UAE gold jewellery demand falls 26% due to high prices and oil rout

Demand across the Middle East was, unsurprisingly, poor given the environment of high gold prices, relatively low oil prices and continued geopolitical unrest, World Gold Council said.

The Gold Souk in Deira, Dubai. Overall gold jewellery demand in the Middle East decreased by 22 per cent year-on-year to 45 tonnes. Reem Mohammed / The National
Powered by automated translation

Gold jewellery demand in the UAE fell by 26 per cent in the second quarter compared with a year earlier as overall demand in the Middle East declined because of high gold prices and the oil price rout, the World Gold Council said.

The London-based market development body said in its report that demand in the UAE slid to 11.1 tonnes in the three months to June 30 from 14.9 tonnes a year earlier.

“Demand across the Middle East was, unsurprisingly, poor given the environment of high gold prices, relatively low oil prices and continued geopolitical unrest,” the council said.

Overall gold jewellery demand in the Middle East decreased by 22 per cent year-on-year to 45 tonnes.

The price of gold has surged by 27 per cent this year owing to wobbly economic growth and low interest rates. Gold prices tend to fall when interest rates rise because the precious metal bears no interest. A strong dollar also makes the dollar-­denominated commodity expensive for buyers in other ­currencies.

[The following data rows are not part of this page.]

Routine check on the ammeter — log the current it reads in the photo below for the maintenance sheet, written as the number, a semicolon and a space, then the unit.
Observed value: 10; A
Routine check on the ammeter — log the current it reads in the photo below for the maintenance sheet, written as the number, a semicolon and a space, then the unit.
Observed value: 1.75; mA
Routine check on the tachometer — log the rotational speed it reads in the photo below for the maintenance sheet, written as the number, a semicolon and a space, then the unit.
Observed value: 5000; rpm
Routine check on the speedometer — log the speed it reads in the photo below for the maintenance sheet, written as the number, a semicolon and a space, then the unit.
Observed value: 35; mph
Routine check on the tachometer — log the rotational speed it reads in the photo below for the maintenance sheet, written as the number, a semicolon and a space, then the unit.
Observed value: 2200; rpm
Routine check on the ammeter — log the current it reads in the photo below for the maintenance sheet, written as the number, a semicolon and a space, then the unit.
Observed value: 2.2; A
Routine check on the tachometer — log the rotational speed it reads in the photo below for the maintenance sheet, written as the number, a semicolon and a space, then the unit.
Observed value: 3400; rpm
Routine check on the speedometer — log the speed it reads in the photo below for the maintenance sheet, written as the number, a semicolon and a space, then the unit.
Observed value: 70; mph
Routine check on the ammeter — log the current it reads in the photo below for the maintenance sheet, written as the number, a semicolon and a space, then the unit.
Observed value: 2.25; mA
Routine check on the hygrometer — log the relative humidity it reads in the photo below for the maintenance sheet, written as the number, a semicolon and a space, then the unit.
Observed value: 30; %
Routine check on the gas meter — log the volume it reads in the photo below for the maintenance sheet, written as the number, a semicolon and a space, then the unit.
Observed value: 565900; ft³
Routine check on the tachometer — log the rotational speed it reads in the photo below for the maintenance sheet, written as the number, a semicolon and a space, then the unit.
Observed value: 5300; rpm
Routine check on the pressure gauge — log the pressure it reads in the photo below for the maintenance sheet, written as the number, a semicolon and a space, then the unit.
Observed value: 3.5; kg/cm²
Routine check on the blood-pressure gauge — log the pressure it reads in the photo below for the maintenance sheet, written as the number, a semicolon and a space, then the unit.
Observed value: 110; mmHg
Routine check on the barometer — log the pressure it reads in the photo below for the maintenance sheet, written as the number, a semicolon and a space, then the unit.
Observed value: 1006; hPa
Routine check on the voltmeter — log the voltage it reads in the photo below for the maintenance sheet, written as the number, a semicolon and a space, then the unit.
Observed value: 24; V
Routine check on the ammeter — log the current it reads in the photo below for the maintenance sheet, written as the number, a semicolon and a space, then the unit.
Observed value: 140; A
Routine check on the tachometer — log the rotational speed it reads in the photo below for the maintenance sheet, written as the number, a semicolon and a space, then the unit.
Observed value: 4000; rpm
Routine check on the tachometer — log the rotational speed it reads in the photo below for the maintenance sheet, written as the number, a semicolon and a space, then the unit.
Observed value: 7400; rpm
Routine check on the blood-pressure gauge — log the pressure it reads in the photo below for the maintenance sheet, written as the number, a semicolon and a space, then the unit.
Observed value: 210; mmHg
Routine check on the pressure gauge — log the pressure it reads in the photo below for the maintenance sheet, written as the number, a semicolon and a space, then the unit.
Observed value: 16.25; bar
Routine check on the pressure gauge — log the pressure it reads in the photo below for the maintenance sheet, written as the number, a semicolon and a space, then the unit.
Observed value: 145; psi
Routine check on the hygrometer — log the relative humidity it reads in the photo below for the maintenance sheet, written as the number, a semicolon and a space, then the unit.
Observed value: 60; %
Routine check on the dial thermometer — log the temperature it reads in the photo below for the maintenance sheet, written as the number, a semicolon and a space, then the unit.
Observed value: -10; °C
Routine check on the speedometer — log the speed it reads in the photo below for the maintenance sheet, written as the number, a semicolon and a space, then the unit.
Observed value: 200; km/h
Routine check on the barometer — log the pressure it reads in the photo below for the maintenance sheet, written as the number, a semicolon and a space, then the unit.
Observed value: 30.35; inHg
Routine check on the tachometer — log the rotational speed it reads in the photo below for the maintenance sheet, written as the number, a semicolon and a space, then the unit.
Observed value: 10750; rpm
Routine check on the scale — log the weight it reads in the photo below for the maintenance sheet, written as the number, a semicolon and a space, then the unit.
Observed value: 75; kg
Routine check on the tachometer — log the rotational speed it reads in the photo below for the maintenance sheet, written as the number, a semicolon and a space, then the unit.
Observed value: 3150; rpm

The gold rally comes after ­prices fell last year for the third year in a row, shedding 11 per cent as the US increased its interest rates in December for the first time in a decade and the dollar rallied against other currencies.

The steepest decline in the region was in Egypt, with a 40 per cent drop to 5.3 tonnes because of the local currency devaluation that made gold expensive for consumers.

Turkey also suffered from weak demand in the second quarter owing to political volatility, lower tourism revenue, rising unemployment and reduced exports from Russia.

Iran, however, registered a year-on-year demand increase of 10 per cent to 8 tonnes, thanks to optimism from the lifting of sanctions in January.

The UAE reported the sharpest year-on-year decrease in demand for gold bars and coins, of 40 per cent, to 1.4 tonnes. It was followed by Egypt, with a 35 per cent year-on-year slide to 0.8 tonnes. Again, the only exception was Iran, with a 2 per cent year-on-year increase to 7.2 tonnes.

Globally, gold demand soared by 15 per cent year-on-year to 1,123.4 tonnes, driven by investments in bars, coins and exchange-traded funds.